You may have noticed it has been more difficult to get from here to there, and back again. You may have noticed that it has been harder to turn the cranks around, that your gear selection has tended to run on the granny side of the cassette. You may have noticed the impossibility to hold a line, or even a heightened dread of being blown completely across the road or path. You may have noticed more bees; though you would be tempted to believe the little buggers would hunker down until the air calms, the reverse seems to be true. The winds seem to have made them agitated, to the point of swarming across a quarter mile stretch of my route. It was like riding through a minefield, and any moment I expected the worst.
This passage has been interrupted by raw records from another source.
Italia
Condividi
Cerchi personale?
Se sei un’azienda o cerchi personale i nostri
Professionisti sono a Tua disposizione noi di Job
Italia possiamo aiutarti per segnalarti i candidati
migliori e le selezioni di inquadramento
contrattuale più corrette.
And bees have not been the only creatures to keep a wary watch of. There was the crow, gliding along free as a bird (funny how that works) when all of a sudden it came to an abrupt halt, as if it had flown into an invisible wall. Then there was the grey squirrel, with big bushy tail, which fell out of the sky. I figured it was probably blown out of a tree, but there were none within striking distance. Who knows how long it had been up there, but after hitting the ground ahead of me and then scampering into the chaparral, I noticed what appeared to be a huge smile on its face - must have been one heck of a ride. And the coyote, don't forget the coyote, tumbling along from my left to my right. In fact I thought it was a tumbleweed at first, rolling along at my periphery. But then I saw its eyes wide in shock, paws clawing at the ground, futilely attempting to halt its uncontrolled roll. Poor thing. Finally, there was the other rider, just the one, approaching from the opposite direction. It seemed to be taking a long time to get up to him, to pass one another. When we finally did I realized the reason - though he was pedaling forward, he was actually moving backward. How the heck does that even happen? Some wind, alright, and I have had my fill of it.
Headwinds I can deal with pretty well. They are a simple matter of settling into a rhythm and grinding out the distance. Tailwinds I will take as I get them, with pleasure. Cross winds, though, especially when they are gusting, I can do without. Of course what I want does not readily factor into the equation, and my latest ride was more nerve-wracking than it was physically demanding. Another of those latest rides was a normally simple out and back, the advantage of which, during periods of extreme breeziness, have to do with wear. If the wind pushes you into a 45º lean to the right hand side on the outward-bound grind, the return balances out with a lean to the left. This way, your sidewalls get equal wear, shoulders and arms an equal workout. Pushing against the bars, against the wind - to stay upright, to keep the course straight - "all we are is dust in the wind" rarely seemed a more appropriate song to hum.